| PROBLEM TO WORK ON |
Search the data for the string "back" and copy each line in which it appears.
++++ TASK INPUT ++++
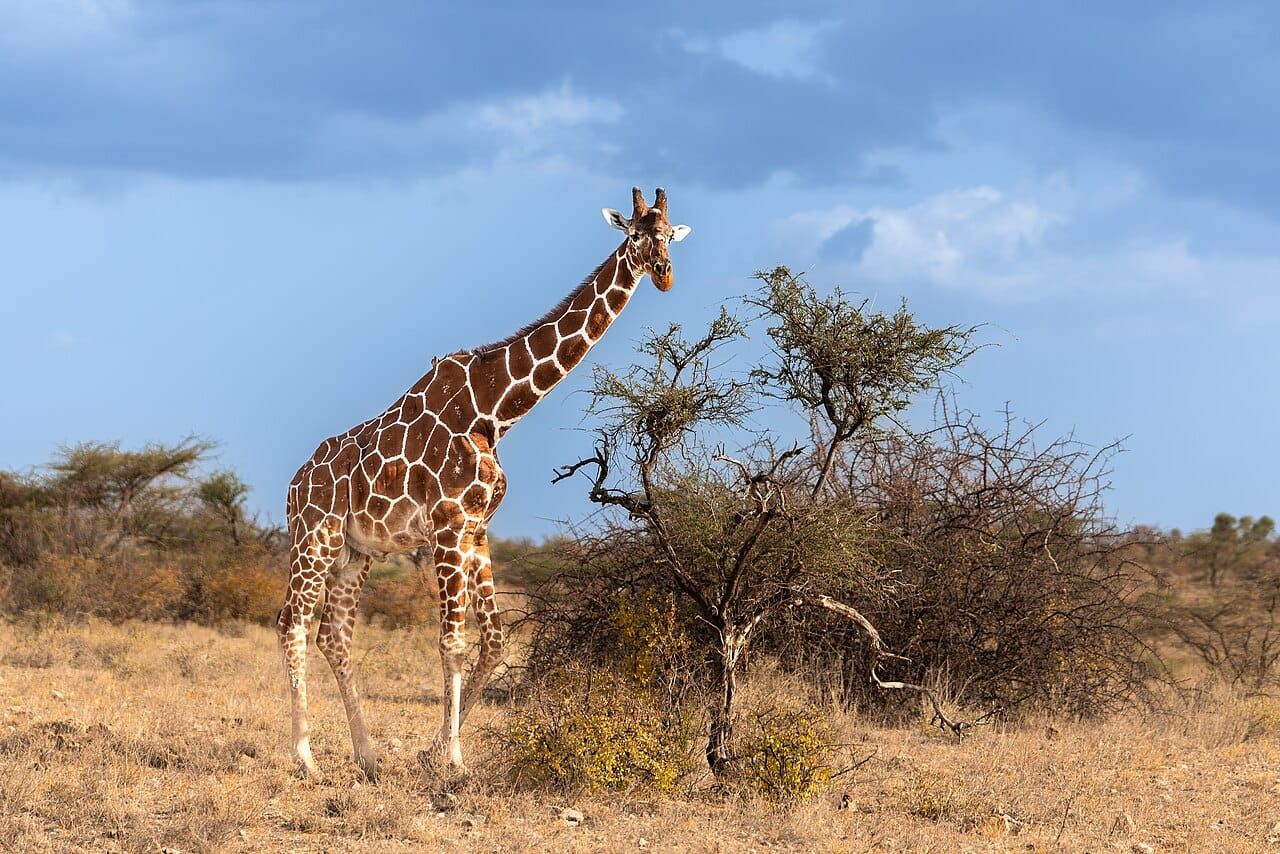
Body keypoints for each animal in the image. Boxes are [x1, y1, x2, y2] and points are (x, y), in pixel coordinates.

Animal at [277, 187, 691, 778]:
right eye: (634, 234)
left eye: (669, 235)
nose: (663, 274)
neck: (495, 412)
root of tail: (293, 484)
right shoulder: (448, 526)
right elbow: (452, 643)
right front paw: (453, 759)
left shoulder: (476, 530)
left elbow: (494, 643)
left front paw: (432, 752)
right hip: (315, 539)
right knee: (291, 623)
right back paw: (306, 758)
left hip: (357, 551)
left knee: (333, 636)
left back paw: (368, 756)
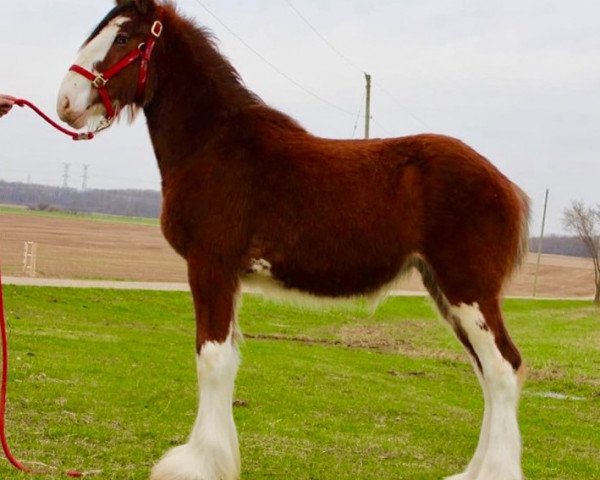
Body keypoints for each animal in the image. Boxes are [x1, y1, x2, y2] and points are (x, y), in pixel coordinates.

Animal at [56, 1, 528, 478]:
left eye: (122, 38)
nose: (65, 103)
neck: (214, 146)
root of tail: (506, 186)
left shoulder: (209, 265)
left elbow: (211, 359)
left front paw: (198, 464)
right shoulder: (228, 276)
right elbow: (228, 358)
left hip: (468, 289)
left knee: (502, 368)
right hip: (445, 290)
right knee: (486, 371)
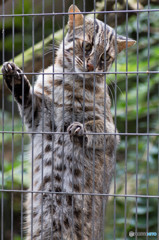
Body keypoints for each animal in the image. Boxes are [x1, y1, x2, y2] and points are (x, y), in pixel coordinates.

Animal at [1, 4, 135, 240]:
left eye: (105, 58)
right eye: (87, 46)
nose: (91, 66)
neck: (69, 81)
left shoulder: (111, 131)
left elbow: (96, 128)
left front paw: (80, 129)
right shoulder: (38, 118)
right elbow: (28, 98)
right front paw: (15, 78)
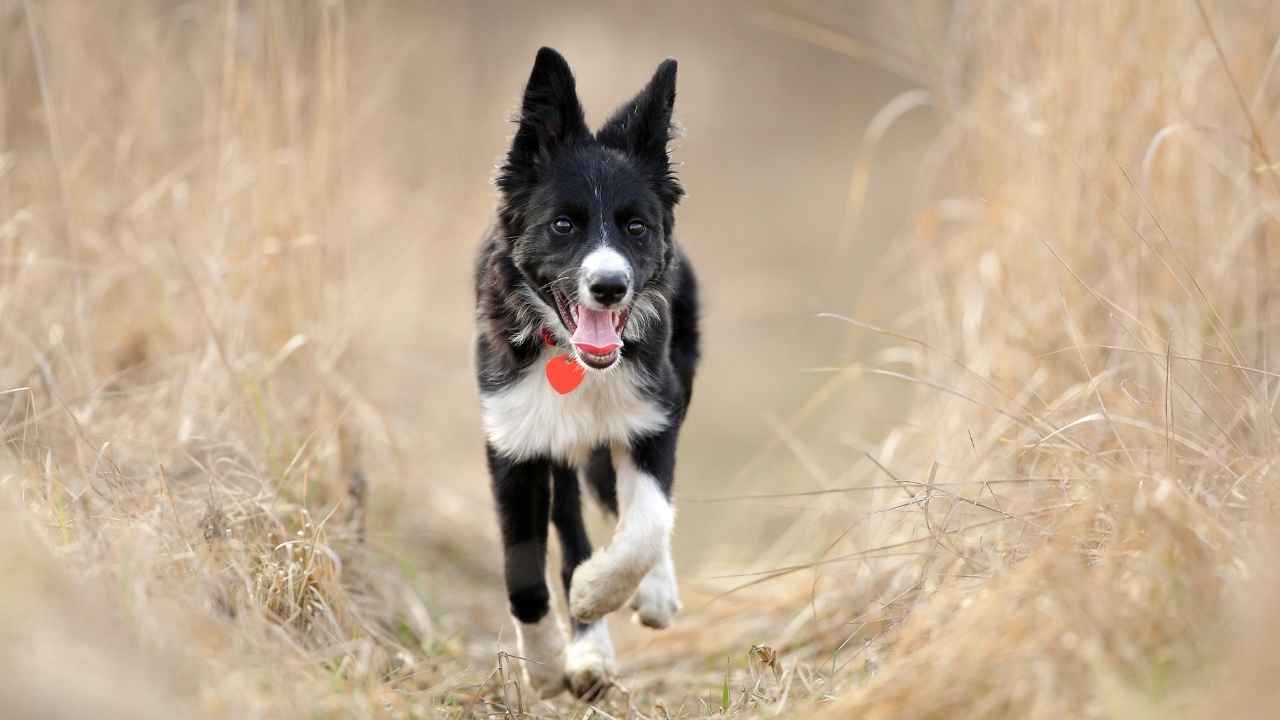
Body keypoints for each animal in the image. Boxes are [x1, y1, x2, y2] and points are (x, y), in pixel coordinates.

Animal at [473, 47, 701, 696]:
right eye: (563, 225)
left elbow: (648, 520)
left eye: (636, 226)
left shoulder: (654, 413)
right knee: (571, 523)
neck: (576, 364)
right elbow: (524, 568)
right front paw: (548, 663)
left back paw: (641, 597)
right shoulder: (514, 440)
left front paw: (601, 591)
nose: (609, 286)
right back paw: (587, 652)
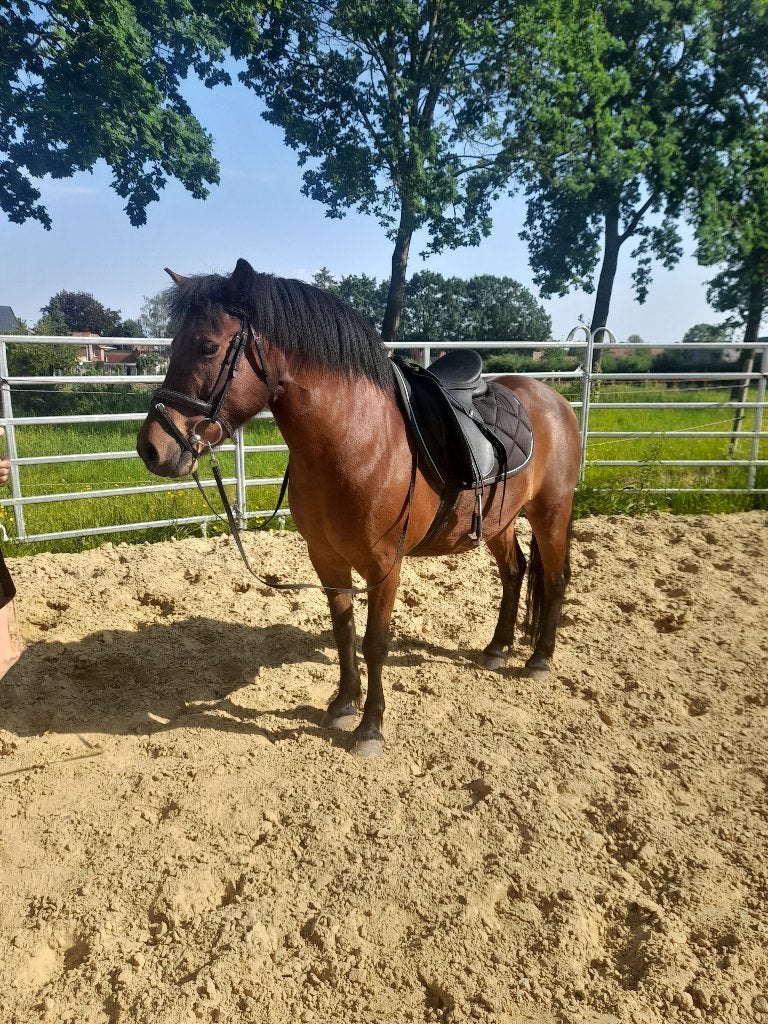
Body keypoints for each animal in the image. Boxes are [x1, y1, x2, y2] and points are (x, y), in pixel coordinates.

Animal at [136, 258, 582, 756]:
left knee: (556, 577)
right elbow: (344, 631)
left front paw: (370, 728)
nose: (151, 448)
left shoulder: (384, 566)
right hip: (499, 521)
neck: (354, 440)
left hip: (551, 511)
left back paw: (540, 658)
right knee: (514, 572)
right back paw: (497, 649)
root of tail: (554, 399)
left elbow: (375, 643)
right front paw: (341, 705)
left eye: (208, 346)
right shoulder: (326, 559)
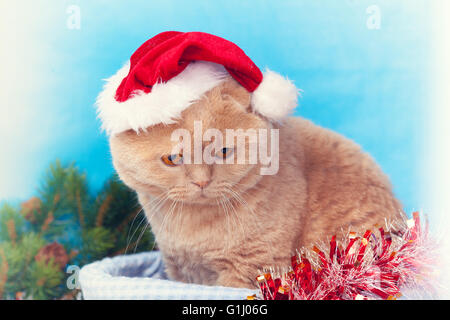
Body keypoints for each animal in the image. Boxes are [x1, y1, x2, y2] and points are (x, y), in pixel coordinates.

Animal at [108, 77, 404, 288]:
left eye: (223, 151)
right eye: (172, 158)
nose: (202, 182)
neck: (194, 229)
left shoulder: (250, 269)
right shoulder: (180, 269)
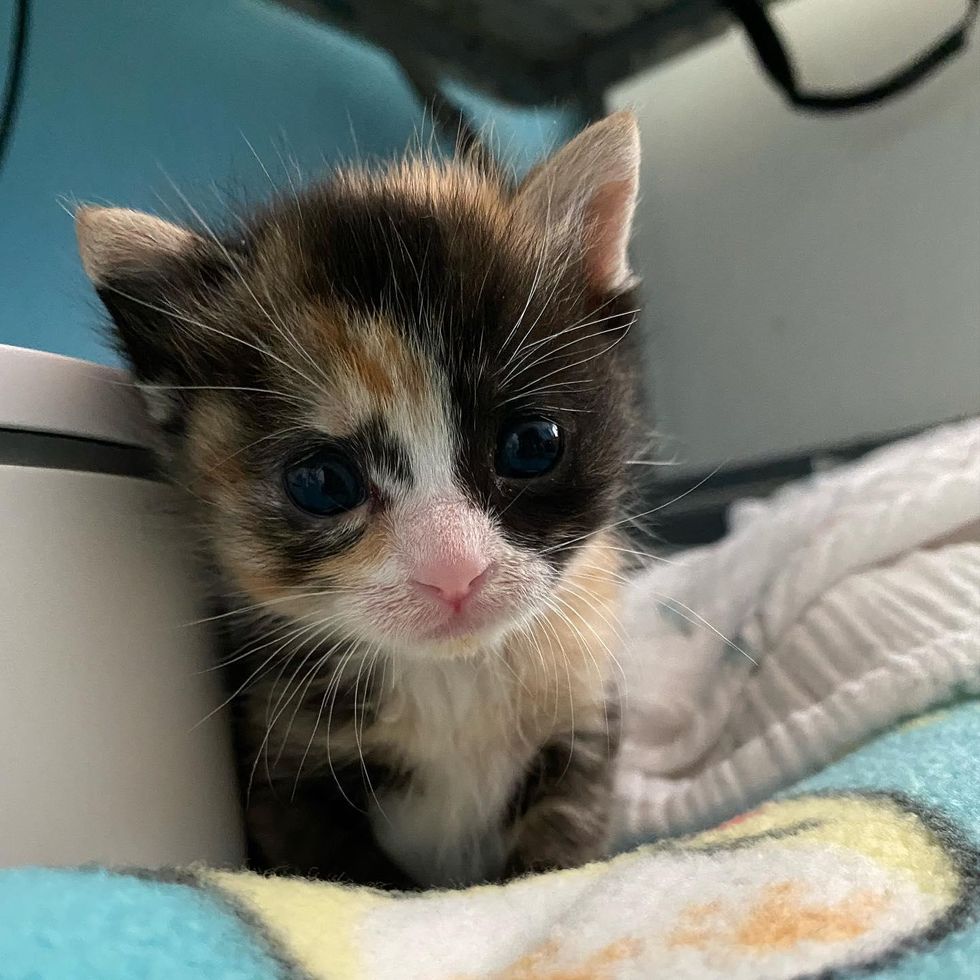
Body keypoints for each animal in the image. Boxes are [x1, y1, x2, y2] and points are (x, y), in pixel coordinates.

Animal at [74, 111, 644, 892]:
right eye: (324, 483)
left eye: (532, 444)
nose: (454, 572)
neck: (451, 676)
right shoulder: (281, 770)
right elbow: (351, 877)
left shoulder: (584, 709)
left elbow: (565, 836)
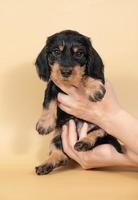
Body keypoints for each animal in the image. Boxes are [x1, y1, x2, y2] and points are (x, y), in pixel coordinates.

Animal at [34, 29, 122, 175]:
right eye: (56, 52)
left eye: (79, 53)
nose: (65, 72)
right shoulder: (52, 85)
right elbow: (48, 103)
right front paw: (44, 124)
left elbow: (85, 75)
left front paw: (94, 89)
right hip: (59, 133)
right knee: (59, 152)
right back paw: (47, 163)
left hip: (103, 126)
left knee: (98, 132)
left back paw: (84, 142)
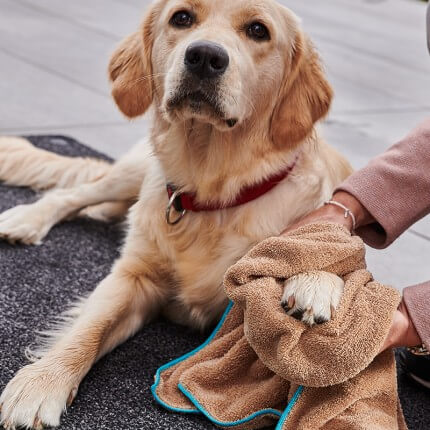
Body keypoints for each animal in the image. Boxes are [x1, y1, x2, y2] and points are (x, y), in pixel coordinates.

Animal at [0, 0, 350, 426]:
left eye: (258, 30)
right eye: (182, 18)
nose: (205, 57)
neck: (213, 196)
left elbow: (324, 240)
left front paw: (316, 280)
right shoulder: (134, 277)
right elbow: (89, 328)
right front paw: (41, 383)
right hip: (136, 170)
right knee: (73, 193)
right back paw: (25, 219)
++++
| RESPONSE TO THE TASK |
right back paw: (306, 758)
left back paw: (368, 756)
left back paw: (641, 597)
right back paw: (587, 652)
left back paw: (540, 658)
right back paw: (497, 649)
right back paw: (47, 163)
left back paw: (84, 142)
right back paw: (25, 219)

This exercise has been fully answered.